INSTRUCTIONS:
1 - List every distinct song title that appears in the two singles chronologies on the "Let It All Go" page.
2 - Return, word for word, the passage of the "Let It All Go" page from "Birdy singles chronology" to "Rhodes and Birdy.".

DOCUMENT EXTRACT:
Single by Rhodes & Birdy

from the album Wishes
- Released: 11 September 2015
- Recorded: 2014–2015
- Genre: Indie folk
- Length: 4:40
- Label: Warner Music Group
- Songwriter(s): Jasmine Van Den Bogaerde; David Rhodes;
- Producer(s): Jasmine Van Den Bogaerde; David Rhodes;

Rhodes singles chronology
| "Close your Eyes" (2015) | "Let It All Go" (2015) | "Your Soul (Holding On)" (2016) |

Birdy singles chronology
| "Words as Weapons" (2014) | "Let It All Go" (2015) | "Keeping Your Head Up" (2016) |

Music video
- "Let It All Go" (Official Music video) on YouTube

= Let It All Go (Rhodes and Birdy song) =

"Let It All Go" is a song by British musician, singer and songwriter Rhodes and English musician Birdy. It was released as a digital download on 11 September 2015 in the United Kingdom, as the second single from Rhodes' debut studio album, Wishes (2015). The song was written and produced by Rhodes and Birdy.

EXTRACTED RECORDS:

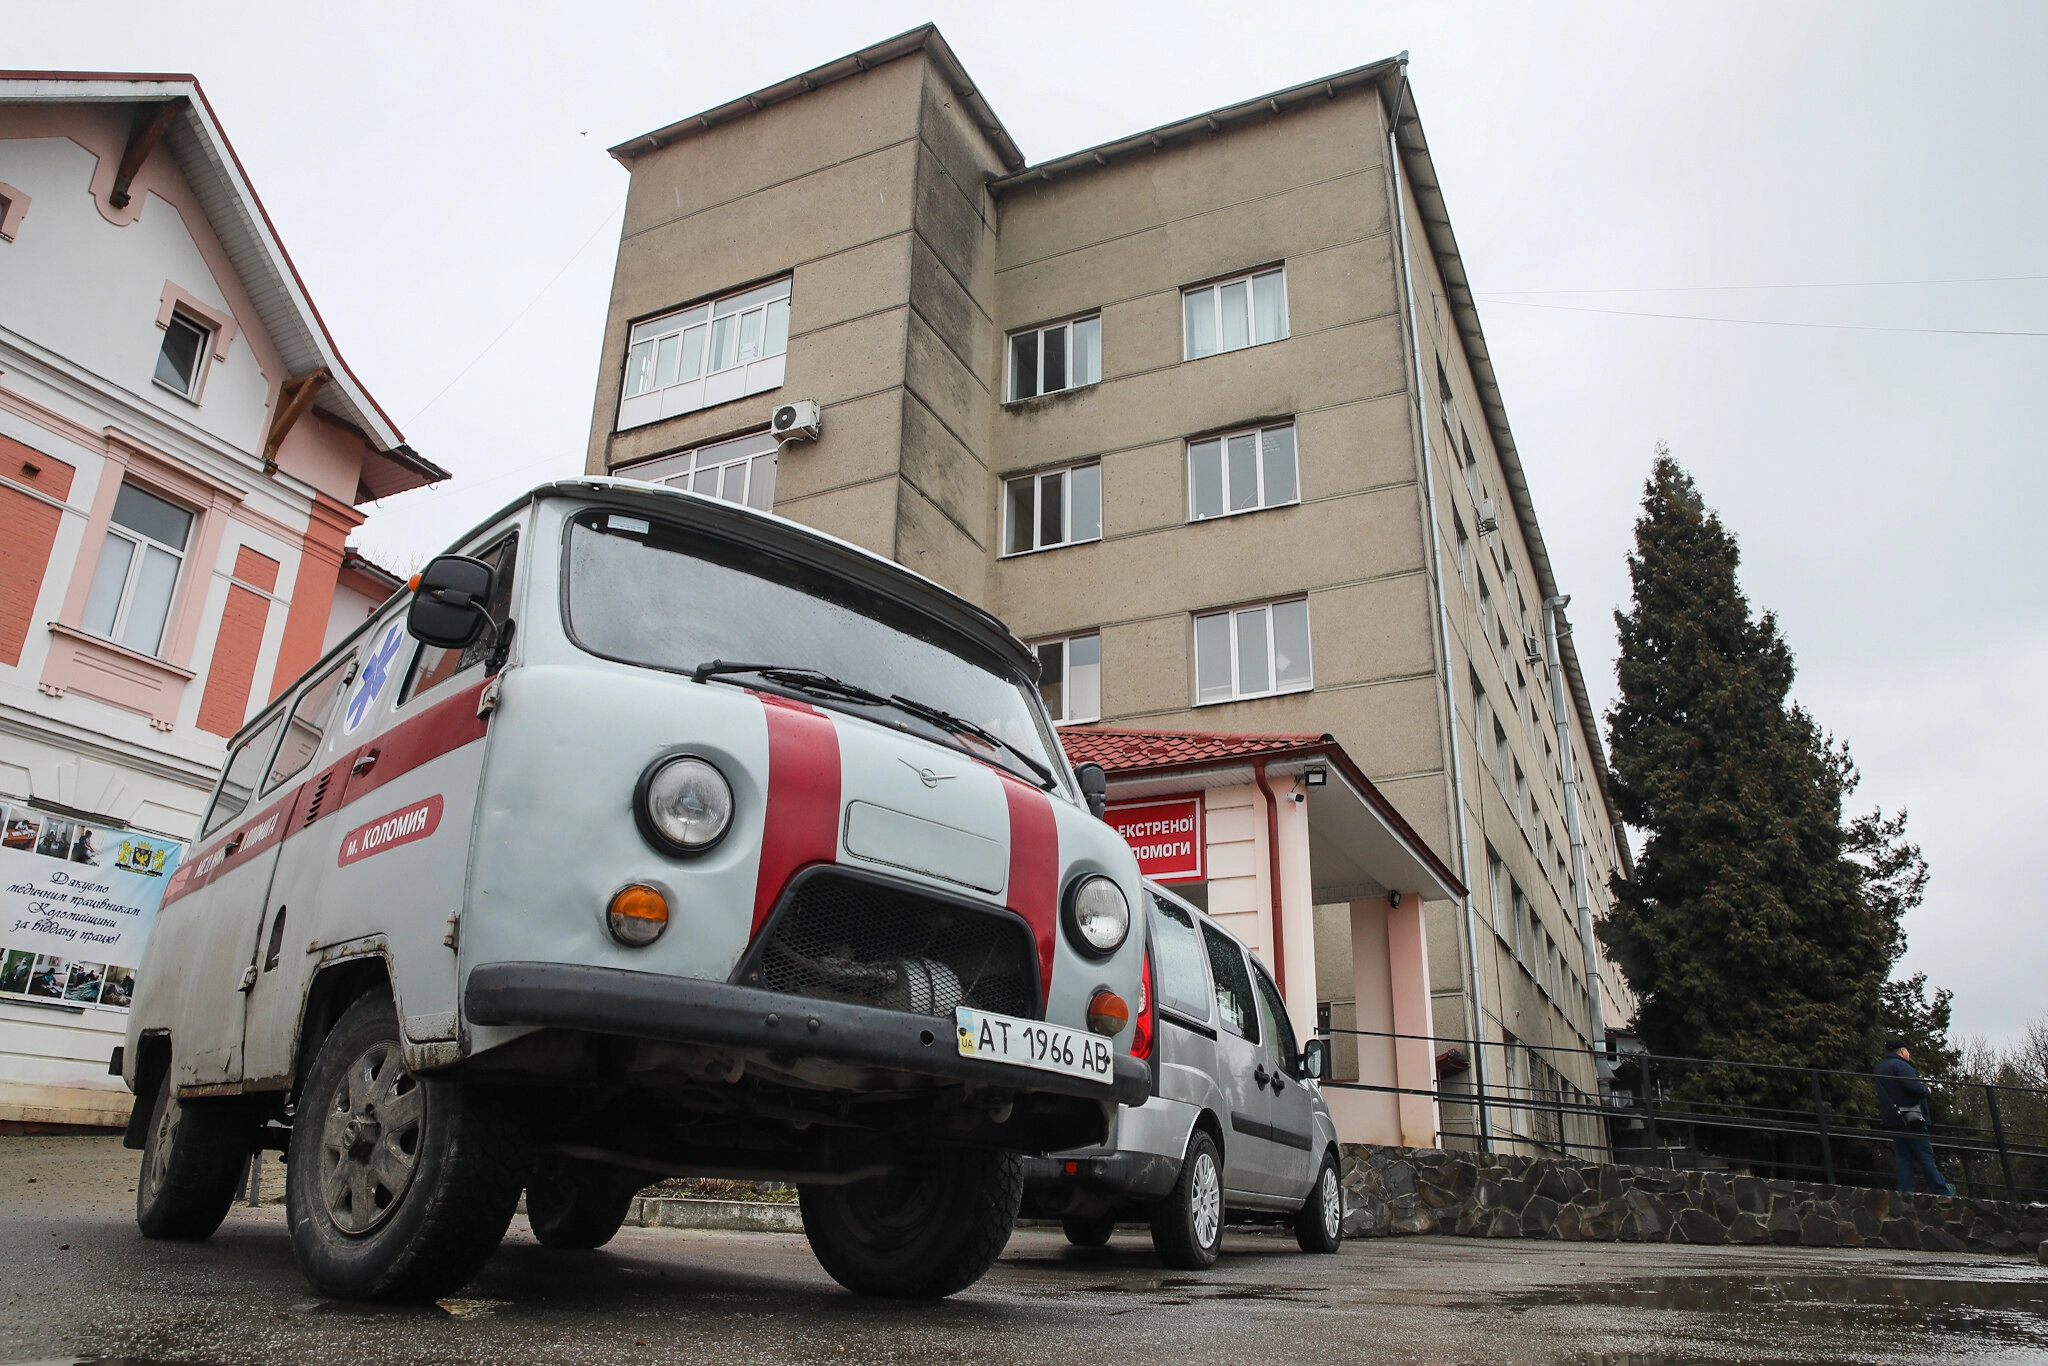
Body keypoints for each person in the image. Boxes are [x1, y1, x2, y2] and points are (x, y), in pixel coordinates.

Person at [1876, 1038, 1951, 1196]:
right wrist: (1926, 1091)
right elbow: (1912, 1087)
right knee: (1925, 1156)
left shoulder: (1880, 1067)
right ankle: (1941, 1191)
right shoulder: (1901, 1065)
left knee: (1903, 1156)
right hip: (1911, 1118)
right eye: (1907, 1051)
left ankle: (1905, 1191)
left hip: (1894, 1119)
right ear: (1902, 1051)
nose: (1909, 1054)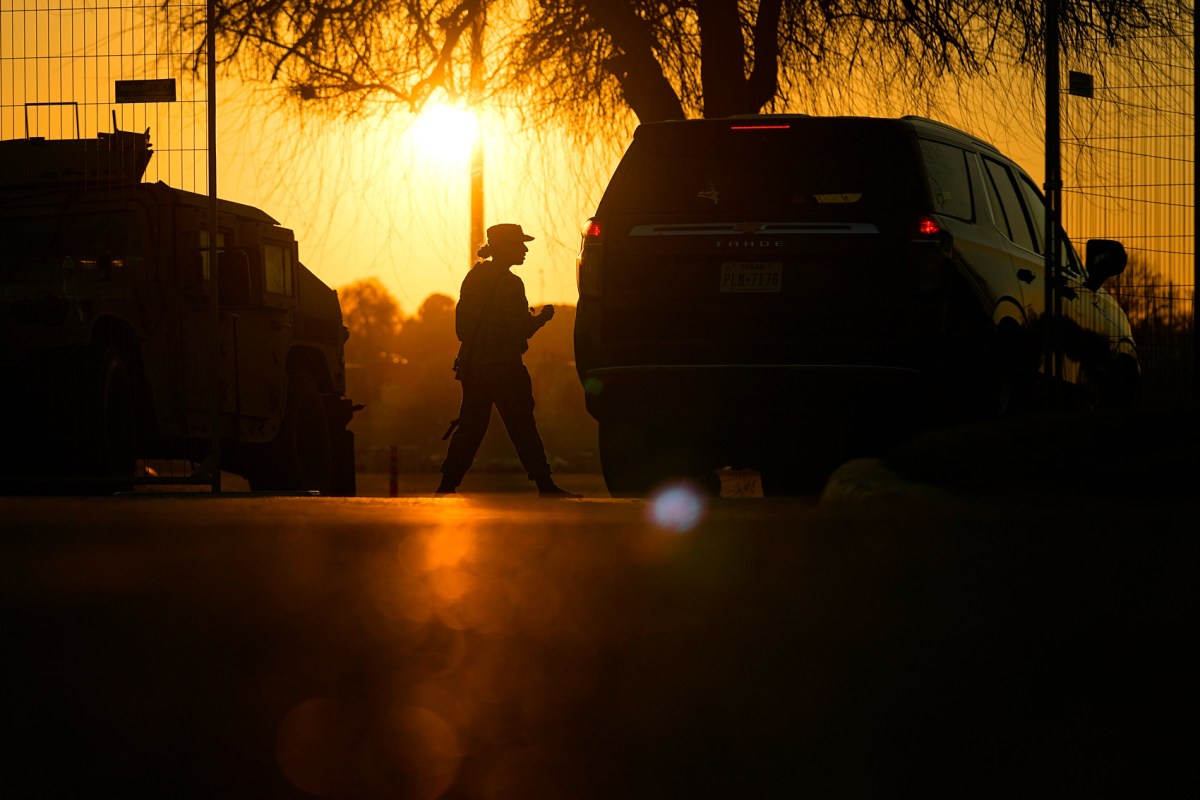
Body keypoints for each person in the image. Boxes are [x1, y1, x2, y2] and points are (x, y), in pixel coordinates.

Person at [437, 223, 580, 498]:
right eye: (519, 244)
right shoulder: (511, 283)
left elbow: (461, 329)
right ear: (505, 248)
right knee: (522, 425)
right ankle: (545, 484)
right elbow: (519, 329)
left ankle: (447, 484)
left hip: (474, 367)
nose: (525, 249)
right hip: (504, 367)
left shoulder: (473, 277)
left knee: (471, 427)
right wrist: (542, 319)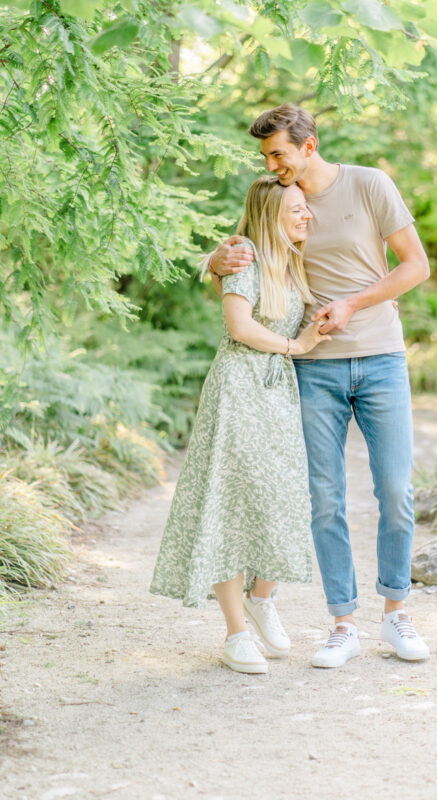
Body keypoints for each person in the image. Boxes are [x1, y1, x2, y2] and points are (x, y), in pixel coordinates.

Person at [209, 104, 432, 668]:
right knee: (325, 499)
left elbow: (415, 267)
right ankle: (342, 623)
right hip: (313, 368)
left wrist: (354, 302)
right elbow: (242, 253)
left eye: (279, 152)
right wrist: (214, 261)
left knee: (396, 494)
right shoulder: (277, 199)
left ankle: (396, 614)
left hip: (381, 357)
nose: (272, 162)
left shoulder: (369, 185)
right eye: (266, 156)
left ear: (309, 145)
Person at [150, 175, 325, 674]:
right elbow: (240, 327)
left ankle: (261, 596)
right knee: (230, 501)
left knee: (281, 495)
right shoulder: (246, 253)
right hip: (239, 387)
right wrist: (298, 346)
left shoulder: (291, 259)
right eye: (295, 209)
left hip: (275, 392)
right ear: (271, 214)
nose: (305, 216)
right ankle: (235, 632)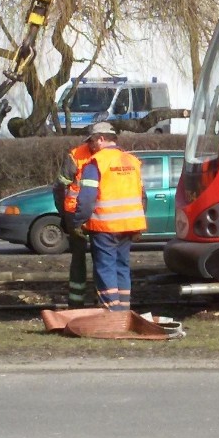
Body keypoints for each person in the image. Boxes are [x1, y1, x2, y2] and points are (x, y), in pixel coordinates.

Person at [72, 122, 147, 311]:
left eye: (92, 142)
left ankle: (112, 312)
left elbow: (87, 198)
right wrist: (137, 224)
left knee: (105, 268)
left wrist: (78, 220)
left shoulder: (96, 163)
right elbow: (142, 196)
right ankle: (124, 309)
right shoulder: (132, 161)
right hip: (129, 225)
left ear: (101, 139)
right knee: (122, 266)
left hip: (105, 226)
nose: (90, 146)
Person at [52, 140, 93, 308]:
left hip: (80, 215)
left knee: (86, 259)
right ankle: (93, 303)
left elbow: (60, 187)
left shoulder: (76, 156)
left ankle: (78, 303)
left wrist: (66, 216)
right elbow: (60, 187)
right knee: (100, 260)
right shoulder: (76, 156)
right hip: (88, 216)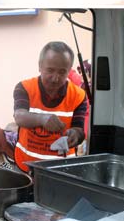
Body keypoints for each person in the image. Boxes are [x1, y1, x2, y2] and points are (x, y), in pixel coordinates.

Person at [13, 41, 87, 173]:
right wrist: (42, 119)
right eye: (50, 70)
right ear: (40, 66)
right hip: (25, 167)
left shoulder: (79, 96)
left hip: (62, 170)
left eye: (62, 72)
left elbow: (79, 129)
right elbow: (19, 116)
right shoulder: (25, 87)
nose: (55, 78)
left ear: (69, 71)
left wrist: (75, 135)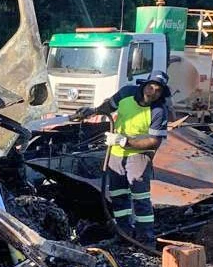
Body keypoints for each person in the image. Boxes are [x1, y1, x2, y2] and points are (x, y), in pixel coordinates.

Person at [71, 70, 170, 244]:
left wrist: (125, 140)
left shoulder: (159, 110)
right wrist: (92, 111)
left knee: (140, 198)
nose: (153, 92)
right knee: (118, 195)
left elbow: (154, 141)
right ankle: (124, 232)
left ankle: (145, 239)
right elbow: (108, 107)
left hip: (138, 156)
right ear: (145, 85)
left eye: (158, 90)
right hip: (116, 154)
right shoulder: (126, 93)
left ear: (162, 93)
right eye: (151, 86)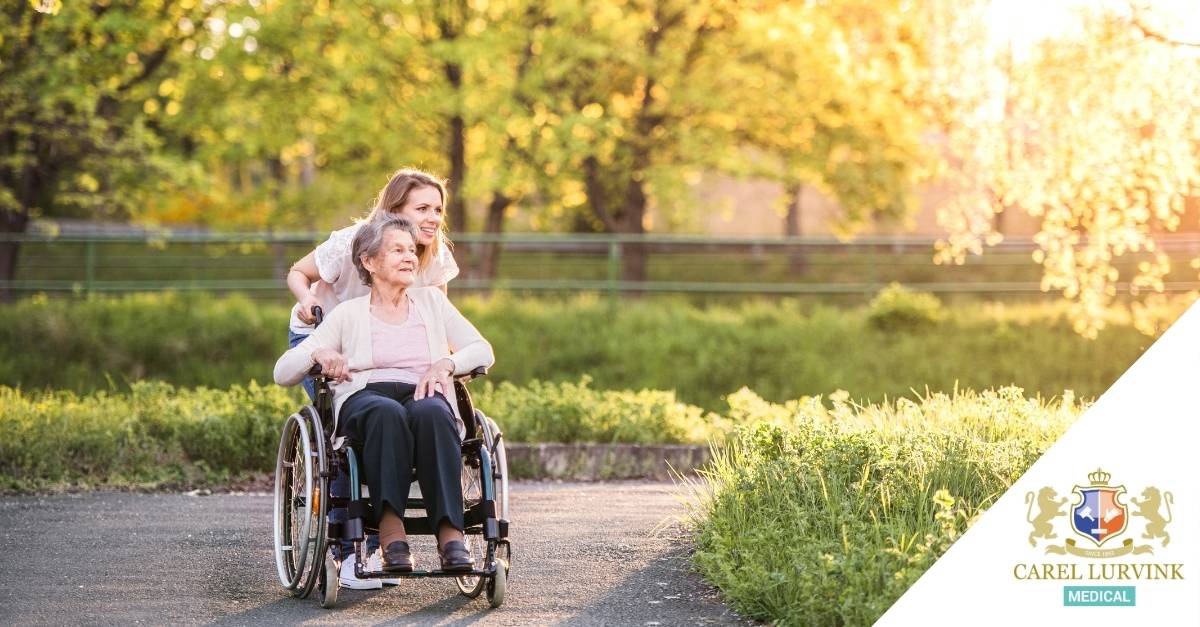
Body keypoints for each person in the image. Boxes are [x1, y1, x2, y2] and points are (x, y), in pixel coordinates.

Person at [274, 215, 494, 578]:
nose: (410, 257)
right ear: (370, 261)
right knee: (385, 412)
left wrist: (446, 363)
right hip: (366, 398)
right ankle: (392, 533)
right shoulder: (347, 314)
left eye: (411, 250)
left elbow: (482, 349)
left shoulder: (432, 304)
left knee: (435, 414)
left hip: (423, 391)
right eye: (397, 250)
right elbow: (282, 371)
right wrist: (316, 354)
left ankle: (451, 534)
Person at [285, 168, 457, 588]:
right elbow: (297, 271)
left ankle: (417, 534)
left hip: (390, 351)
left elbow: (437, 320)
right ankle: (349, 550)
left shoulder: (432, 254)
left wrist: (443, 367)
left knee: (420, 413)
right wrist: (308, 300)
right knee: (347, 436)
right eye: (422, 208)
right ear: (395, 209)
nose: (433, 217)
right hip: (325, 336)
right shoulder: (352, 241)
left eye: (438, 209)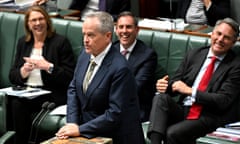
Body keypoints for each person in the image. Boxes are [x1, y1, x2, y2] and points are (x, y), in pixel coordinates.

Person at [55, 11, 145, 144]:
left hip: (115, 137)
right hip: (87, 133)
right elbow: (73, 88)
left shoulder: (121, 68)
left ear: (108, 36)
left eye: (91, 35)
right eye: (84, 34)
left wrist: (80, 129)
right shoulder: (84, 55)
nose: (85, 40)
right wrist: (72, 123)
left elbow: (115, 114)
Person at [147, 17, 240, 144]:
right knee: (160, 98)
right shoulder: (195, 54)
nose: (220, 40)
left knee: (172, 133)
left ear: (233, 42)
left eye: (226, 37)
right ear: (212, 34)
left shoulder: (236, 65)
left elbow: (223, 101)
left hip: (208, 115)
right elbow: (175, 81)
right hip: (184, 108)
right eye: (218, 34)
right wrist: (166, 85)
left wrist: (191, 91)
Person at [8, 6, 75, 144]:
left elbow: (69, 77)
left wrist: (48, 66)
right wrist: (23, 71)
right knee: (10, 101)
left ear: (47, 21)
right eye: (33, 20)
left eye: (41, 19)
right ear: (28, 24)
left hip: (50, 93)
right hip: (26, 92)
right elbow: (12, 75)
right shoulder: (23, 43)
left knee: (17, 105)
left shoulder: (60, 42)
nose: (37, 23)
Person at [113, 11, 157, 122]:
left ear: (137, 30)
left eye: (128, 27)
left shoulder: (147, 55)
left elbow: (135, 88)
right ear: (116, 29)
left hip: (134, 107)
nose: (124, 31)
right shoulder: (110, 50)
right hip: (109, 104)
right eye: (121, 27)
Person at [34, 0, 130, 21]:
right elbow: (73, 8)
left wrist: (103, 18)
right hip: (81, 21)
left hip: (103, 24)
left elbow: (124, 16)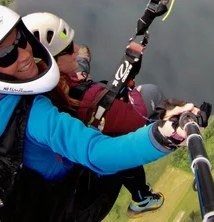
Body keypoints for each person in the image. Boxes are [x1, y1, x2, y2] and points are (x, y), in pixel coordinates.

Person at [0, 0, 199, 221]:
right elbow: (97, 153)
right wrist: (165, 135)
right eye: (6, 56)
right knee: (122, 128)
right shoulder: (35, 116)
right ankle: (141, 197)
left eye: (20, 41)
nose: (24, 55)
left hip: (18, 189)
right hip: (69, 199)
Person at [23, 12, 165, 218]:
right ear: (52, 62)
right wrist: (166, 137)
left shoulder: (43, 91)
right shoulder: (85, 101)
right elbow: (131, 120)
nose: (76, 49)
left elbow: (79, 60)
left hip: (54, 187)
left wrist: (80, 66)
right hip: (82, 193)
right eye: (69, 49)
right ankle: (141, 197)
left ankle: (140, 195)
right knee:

EXERCISE ANSWERS:
1 -
"Close your Eyes"
"Let It All Go"
"Your Soul (Holding On)"
"Words as Weapons"
"Keeping Your Head Up"

2 -
Birdy singles chronology
| "Words as Weapons" (2014) | "Let It All Go" (2015) | "Keeping Your Head Up" (2016) |

Music video
- "Let It All Go" (Official Music video) on YouTube

= Let It All Go (Rhodes and Birdy song) =

"Let It All Go" is a song by British musician, singer and songwriter Rhodes and English musician Birdy. It was released as a digital download on 11 September 2015 in the United Kingdom, as the second single from Rhodes' debut studio album, Wishes (2015). The song was written and produced by Rhodes and Birdy.